あれ、昨日はお風呂入っ……て、ないか……。
ため息はシャワーで洗い流し、濡れた髪をタオルで巻いて適当な食事を作る。冷凍してあった米と、塩胡椒で味つけした卵焼き。毎食同じものを食べている気がするけれど、気のせいということにしておく。
朝食と昼食の間のようなものを食べながら、今朝見た夢のことを考える。何か素敵な夢を見たはずだ。潮の香りと湿った風……漆黒の長髪と褐色の肌、それを彩る派手な刺青。彼は……そう、船乗りだった。彼は、彼を見ていた私は、どんな人たちなんだろう。……そうだな、世界一周を目指して旅をする、なんてどうだろう。いや、伝説の秘宝を探す海賊でもいいかもしれない。それとも——。
ガシャン。手から茶碗が滑り落ちた。乾いた米粒が散乱する。
「はぁぁぁぁ……」
ちゃんと生きなくては。それはわかっている。いつまでも稼ぎもなしに生活できるほど、人生は甘くない。書けないのならさっさと見切りをつけた方がいいのだ。まだ間に合う。今からならなんとか、正規雇用をもらえるかもしれない。だけど、学校にすら順応できなかった私に、会社勤めなんかできるわけないよなぁ……。

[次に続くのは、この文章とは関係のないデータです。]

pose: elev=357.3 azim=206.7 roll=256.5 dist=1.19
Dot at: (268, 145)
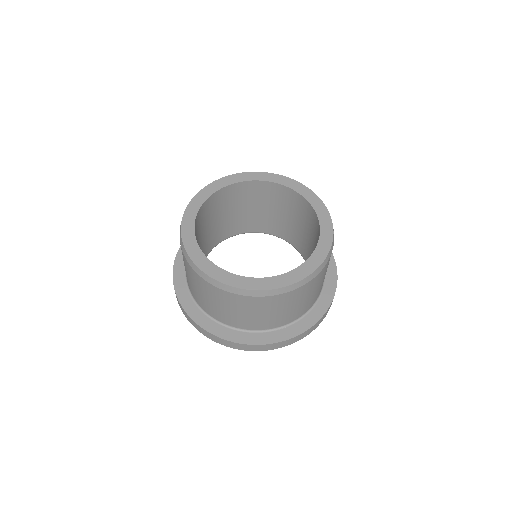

ヴーッとかすかなバイブ音がした。床に落ちているスマホからだ。なかなか止まらないので電話だろう。うめき声ともため息ともつかないものを吐き出しながらそれに目をやると、黒い画面に親友の名前が白抜きに浮かび上がっている。なぜこんな真っ昼間に、と思ったけれど今日は日曜日だった。緑色の応答ボタンをスライドすると、元気すぎる彼女の声が鼓膜を揺らす。
「よーっ、ゆきの! 生きてるか?」
「
「おいおい待って、今? 今起きたの?」
「そー」
「うわっ、自堕落だねぇ」
「うるさいなぁ」
気怠げに言いながらも、私は重かった身体が一気に軽くなるのを感じていた。沙月はすごい。いつも私が闇に呑まれているときに限って電話をくれる。もしかして見張られているのかと思うほどだ。カウンセラーという職業柄、そういう心理状態に敏感なのだろうか。いや、会っていないのにわかるわけもないか。
「……あのさ」
「お、どした? お悩み? 特別に無料カウンセリングしてやろっか」
「んふっ、いつでも無料じゃん。あのね……私さ、小説家、辞めようかなって」
鼻の奥がツンとして、喉が痛くなった。声が潰れる。沙月はしばらく黙り込み、やがて言った。
「あんたがそれでいいならいいんじゃない」
「うん……」
「ふ、よくなさそうな声してんじゃん」
「ね」
ふふ、と私は掠れた笑い声を上げる。
辞めた方がいい。生きるためには働かなくてはならないのだから。小説家として生きる道は夜の闇に閉ざされ、月光すら雲が隠して暗い暗い影を落としている。そうかと言って就職の道には、動かし難い大きな岩がいくつも横たわっているのだった。
「書けないの?」
「うん」
「そっか」
「……うん……あのね。二作目が、ぜんぜん売れなくて。昔聞いちゃったんだよね。デビューしても二作目が売れなければ小説家にはなれないって。だから……だから、っていうのは言い訳みたいだけど、書いても書いても面白くなくて。書けなくなってきて」
「そっか」
「……だけど書きたいんだ……」
その一言が唇から零れた。零れたことに驚く。そうか、私はまだ書きたいのか。
「そりゃそうでしょ」
沙月は明るい声で笑った。
「小説家になるんだって、中学の修学旅行の時から言ってたんじゃん。叶えられる夢は叶えときなよ」
そうだ。初めてこの夢を口にしたのは、中学三年生。将来の話になったとき、ふと言ってしまいたくなったのだった。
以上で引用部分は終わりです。